You're reading: Museum of Polish Jews wins major new donations

WARSAW, Poland — A museum on the history of Polish Jews has made huge strides toward its planned opening next year thanks to several million dollars in new donations announced this week, officials said Wednesday.

The
Museum of the History of Polish Jews, going up in the heart of the
former Warsaw Ghetto, will narrate the 1,000-year history of Jews in
Poland. It is a history that is unknown to many and that has been
overshadowed by the tragedy of the Holocaust, which was carried out by
Germany in occupied Poland.

The highly anticipated museum is
expected to open in the fall of 2013, in the 70th anniversary year of
the doomed Warsaw ghetto uprising.

The museum said it received a
joint $7-million donation from the Koret Foundation and the Taube
Foundation for Jewish Life & Culture, California-based
philanthropies chaired by Tad Taube, a Polish-born American businessman.
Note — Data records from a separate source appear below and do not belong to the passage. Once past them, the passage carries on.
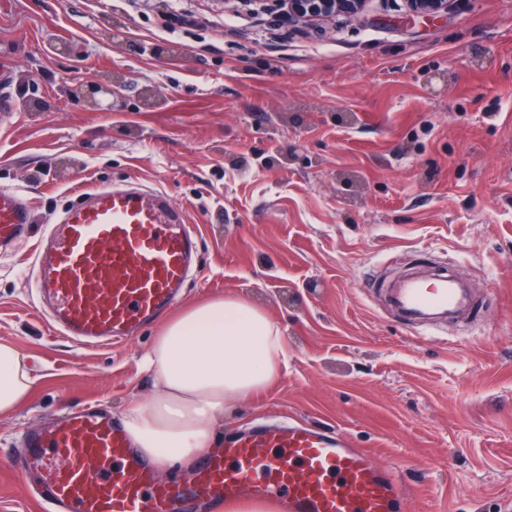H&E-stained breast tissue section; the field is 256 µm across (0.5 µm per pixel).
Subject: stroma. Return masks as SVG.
<instances>
[{
  "mask_svg": "<svg viewBox=\"0 0 512 512\" xmlns=\"http://www.w3.org/2000/svg\"><path fill=\"white\" fill-rule=\"evenodd\" d=\"M0 187L34 220L0 255V338L31 358L30 402L0 417V512H46L14 466L23 435L155 393L158 326L84 348L41 315L32 260L80 192L138 183L197 228L182 305L237 295L279 325L288 370L224 431L301 419L392 463L402 512L512 507V0L290 24L238 0H0ZM110 81L118 110L80 87ZM418 267L468 278L478 310L422 336L372 280Z\"/></svg>",
  "mask_w": 512,
  "mask_h": 512,
  "instance_id": "1",
  "label": "stroma"
}]
</instances>
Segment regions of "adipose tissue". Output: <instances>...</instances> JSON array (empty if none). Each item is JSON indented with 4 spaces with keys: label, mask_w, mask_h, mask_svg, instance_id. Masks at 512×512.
Returning a JSON list of instances; mask_svg holds the SVG:
<instances>
[{
    "label": "adipose tissue",
    "mask_w": 512,
    "mask_h": 512,
    "mask_svg": "<svg viewBox=\"0 0 512 512\" xmlns=\"http://www.w3.org/2000/svg\"><path fill=\"white\" fill-rule=\"evenodd\" d=\"M287 362L281 331L262 308L235 296L191 304L167 320L141 358L156 394L125 409L123 428L143 459L192 467L215 447L225 409L270 387ZM35 383L29 355L0 339V415L27 402Z\"/></svg>",
    "instance_id": "1"
}]
</instances>
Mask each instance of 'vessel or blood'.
Returning <instances> with one entry per match:
<instances>
[{
  "mask_svg": "<svg viewBox=\"0 0 512 512\" xmlns=\"http://www.w3.org/2000/svg\"><path fill=\"white\" fill-rule=\"evenodd\" d=\"M31 222L21 190L0 187V253ZM198 268L196 235L153 189L103 186L79 194L50 229L33 282L49 322L73 342L108 345L138 335L173 308ZM403 326L424 330L477 306L458 276L381 282ZM53 512H188L192 502L270 501L277 512H397L395 471L335 428L266 422L228 433L191 474L159 478L121 425L89 406L27 432L17 462Z\"/></svg>",
  "mask_w": 512,
  "mask_h": 512,
  "instance_id": "vessel-or-blood-1",
  "label": "vessel or blood"
}]
</instances>
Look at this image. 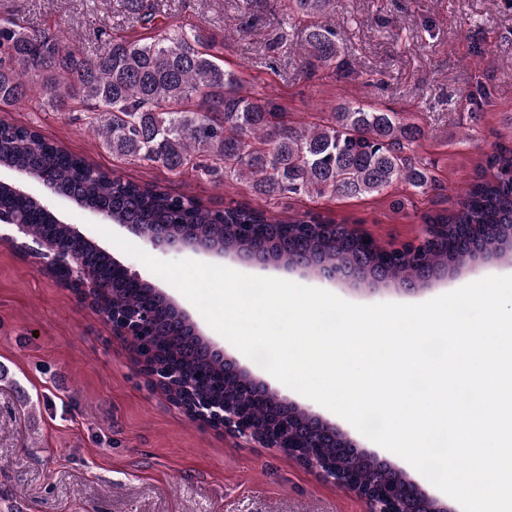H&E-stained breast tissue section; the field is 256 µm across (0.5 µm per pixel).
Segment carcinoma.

Jan Kulczyk, a Polish oil tycoon, also announced a gift of 20 million Polish zlotys ($6 million) this week.

Museum
officials hailed the gifts Wednesday, saying the money will allow them
to finish the museum’s core exhibition, a multimedia space that will
guide visitors chronologically from the Middle Ages to the present day.

Until
shortly before the Holocaust, there were about 3.5 million Jews living
in Poland, the largest Jewish community in the world and the land of
ancestry for many Jews living across the world today. Polish Jews were
also about 10 percent of the larger population of Poland, and they made
significant contributions to Polish culture, science and politics.

“There
is no history of Poland without the Jews and no history of Jews without
Poland,” said Piotr Wislicki, the chairman of the Jewish Historical
Institute of Poland.

The museum says it expects to become Europe’s
largest Jewish history museum and an institution that will “take its
place alongside the United States Holocaust Memorial Museum in
Washington and Yad Vashem in Jerusalem as one of the most important
institutions of its kind.”

“The key difference is that the Museum
of the History of Polish Jews will extend the historical narrative
beyond the Holocaust to encompass an epic Jewish heritage — from which
the majority of world Jewry descends and that, even today, shapes
contemporary Jewish life all across the globe,” the museum said.